(Description of the task):
Give everything below, from the line containing "collection date: 1973-02" down to the line containing "collection date: 1929-06", as a Markdown table with the columns Row and Line, leaving out any blank lines. Include both end lines and nothing outside that span.

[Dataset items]
=-=-=

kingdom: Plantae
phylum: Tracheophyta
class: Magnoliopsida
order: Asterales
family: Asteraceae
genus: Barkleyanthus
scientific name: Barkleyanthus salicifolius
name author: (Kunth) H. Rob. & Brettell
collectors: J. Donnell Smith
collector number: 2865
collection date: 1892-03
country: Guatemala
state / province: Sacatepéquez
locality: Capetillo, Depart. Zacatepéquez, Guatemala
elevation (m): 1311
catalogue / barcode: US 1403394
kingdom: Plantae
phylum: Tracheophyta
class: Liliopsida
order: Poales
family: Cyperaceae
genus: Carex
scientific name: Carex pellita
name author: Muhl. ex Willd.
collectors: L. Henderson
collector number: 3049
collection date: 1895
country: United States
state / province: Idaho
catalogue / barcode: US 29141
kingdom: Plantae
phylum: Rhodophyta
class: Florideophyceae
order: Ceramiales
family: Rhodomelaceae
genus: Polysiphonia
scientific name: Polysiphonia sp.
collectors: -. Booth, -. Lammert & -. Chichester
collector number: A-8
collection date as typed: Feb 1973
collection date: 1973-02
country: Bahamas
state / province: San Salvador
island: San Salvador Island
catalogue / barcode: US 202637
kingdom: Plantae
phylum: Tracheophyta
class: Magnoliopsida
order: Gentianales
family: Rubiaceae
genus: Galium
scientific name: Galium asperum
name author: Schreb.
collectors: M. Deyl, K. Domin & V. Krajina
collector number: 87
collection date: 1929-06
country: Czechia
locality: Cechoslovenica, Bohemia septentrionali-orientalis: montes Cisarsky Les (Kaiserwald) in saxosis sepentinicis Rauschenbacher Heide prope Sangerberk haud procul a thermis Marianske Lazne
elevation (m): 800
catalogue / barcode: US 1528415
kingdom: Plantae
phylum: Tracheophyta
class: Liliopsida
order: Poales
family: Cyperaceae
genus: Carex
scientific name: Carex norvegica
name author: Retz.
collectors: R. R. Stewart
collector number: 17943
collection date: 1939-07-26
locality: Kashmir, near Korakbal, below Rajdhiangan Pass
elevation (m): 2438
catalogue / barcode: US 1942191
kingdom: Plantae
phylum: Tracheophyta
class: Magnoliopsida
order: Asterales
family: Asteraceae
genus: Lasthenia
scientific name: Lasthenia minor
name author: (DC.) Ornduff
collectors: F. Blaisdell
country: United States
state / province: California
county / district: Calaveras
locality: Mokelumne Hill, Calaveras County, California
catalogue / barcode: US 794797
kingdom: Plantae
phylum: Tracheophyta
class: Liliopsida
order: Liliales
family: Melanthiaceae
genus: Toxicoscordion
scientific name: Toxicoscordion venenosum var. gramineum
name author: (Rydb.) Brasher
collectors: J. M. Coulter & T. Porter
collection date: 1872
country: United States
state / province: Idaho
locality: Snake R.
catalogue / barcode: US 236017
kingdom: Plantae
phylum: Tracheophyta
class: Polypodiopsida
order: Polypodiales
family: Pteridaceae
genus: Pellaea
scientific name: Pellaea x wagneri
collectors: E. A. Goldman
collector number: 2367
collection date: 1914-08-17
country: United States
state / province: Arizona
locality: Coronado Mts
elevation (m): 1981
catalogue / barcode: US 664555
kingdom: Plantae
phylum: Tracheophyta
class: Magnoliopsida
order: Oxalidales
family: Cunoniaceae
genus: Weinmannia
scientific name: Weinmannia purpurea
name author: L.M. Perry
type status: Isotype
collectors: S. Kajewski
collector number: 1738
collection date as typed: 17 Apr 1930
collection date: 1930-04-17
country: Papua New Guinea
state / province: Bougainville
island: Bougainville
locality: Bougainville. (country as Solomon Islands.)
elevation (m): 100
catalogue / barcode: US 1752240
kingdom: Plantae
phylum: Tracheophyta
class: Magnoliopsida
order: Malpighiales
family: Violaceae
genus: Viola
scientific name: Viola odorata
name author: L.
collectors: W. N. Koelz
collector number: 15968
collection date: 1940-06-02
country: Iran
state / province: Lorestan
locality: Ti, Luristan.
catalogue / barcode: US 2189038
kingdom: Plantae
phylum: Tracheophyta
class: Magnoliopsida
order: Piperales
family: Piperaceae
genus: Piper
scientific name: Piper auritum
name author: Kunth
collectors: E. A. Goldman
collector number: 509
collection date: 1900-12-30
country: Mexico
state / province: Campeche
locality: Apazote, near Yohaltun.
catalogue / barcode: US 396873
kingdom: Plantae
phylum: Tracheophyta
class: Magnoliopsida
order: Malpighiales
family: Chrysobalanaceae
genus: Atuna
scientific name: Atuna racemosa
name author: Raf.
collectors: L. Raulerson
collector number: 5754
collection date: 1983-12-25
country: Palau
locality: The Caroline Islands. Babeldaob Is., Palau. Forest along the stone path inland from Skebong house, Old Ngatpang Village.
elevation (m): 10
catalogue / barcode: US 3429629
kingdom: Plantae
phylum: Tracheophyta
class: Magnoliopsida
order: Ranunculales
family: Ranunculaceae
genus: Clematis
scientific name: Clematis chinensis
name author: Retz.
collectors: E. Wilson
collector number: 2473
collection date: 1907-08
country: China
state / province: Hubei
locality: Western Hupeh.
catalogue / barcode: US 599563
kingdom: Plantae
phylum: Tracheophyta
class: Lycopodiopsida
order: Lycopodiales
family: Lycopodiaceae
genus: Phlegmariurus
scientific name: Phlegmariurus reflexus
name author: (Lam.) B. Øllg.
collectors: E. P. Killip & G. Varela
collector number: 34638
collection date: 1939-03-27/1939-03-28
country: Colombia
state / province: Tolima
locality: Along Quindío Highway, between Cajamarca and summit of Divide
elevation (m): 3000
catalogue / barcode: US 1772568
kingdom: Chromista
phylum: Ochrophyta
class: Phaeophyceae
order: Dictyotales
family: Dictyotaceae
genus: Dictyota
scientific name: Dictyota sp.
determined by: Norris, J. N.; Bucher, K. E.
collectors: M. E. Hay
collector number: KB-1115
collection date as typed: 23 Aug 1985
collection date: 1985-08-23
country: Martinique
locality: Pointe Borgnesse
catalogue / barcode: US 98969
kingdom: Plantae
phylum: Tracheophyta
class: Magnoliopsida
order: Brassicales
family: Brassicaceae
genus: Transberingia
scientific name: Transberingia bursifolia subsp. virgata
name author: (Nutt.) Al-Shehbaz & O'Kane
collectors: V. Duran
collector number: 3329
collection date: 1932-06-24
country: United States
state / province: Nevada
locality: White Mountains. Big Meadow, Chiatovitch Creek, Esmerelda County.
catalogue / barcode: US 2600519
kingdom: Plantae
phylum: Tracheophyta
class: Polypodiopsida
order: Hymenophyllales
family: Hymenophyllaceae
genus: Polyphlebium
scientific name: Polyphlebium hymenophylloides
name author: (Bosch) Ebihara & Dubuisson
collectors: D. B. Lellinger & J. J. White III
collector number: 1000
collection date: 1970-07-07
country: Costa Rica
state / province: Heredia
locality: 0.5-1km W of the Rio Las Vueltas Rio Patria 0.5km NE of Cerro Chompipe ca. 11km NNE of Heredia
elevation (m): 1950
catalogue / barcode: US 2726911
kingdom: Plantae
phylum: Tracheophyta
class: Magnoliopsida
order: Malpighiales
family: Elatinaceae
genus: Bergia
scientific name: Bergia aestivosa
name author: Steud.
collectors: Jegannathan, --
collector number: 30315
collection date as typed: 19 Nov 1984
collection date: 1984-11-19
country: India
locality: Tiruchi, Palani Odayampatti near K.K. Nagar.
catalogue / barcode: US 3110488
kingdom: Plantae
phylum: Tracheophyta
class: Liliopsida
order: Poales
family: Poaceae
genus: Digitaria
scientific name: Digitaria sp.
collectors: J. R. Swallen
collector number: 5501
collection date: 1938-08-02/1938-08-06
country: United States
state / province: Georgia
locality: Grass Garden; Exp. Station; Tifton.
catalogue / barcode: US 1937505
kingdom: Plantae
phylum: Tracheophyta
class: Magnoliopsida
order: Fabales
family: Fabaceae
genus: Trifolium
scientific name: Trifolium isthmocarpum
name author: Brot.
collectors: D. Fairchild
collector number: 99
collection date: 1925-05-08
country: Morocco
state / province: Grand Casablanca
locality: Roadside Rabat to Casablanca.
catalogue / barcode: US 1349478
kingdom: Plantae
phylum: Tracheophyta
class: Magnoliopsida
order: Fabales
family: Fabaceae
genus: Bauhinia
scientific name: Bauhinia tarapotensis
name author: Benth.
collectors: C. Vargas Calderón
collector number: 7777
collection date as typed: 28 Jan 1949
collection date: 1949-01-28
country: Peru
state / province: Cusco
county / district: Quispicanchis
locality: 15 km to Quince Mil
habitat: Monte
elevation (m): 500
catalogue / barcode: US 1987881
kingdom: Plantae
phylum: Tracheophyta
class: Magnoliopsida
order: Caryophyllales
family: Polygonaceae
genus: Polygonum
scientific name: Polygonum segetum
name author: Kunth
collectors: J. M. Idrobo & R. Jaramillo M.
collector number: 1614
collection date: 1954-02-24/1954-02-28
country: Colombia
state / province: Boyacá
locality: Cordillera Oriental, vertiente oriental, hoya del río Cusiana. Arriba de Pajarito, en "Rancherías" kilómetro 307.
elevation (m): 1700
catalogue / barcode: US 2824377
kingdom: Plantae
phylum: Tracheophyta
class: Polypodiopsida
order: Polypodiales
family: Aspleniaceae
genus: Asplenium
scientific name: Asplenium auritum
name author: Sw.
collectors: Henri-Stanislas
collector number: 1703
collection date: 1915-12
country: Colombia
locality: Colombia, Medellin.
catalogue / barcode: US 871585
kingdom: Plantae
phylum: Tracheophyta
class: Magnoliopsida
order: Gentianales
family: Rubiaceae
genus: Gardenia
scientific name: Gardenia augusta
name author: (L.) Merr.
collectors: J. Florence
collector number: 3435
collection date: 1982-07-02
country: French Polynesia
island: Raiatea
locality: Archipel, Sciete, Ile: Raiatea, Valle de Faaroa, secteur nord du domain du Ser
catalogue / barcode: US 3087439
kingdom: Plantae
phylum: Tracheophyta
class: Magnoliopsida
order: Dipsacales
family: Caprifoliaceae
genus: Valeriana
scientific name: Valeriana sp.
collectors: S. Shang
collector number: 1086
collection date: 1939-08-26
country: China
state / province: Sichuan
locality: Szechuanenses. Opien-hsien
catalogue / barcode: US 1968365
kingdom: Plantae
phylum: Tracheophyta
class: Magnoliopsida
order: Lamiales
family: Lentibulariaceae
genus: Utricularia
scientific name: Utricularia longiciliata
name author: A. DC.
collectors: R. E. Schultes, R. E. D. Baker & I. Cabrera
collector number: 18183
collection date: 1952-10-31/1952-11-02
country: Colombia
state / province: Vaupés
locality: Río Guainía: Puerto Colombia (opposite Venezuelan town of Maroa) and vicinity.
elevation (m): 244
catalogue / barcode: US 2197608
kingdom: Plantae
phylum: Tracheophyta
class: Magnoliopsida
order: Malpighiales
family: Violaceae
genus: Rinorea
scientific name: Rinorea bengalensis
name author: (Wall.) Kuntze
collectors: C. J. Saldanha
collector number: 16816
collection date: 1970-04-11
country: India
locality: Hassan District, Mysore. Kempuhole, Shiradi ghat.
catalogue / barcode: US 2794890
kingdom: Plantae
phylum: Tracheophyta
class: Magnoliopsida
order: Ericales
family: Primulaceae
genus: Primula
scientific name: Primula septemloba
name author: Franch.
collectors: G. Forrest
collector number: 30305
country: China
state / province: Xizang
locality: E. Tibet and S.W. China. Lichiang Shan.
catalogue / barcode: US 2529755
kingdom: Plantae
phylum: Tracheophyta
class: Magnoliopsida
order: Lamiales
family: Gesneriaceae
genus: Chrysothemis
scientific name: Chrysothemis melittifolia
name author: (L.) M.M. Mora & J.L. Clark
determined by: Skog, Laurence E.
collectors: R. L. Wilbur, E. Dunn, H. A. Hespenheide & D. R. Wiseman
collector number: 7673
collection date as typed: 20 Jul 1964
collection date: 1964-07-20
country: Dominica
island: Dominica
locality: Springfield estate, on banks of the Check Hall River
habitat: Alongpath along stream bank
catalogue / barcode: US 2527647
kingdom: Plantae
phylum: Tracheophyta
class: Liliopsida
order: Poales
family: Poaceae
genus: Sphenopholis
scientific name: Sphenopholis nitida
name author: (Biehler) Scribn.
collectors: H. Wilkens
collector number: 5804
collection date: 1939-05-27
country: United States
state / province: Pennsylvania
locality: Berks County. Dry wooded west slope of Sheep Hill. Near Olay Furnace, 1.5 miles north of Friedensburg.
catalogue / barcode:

=-=-=

(Answer):
| Row | Line |
|---|---|
| 1 | collection date: 1973-02 |
| 2 | country: Bahamas |
| 3 | state / province: San Salvador |
| 4 | island: San Salvador Island |
| 5 | catalogue / barcode: US 202637 |
| 6 | kingdom: Plantae |
| 7 | phylum: Tracheophyta |
| 8 | class: Magnoliopsida |
| 9 | order: Gentianales |
| 10 | family: Rubiaceae |
| 11 | genus: Galium |
| 12 | scientific name: Galium asperum |
| 13 | name author: Schreb. |
| 14 | collectors: M. Deyl, K. Domin & V. Krajina |
| 15 | collector number: 87 |
| 16 | collection date: 1929-06 |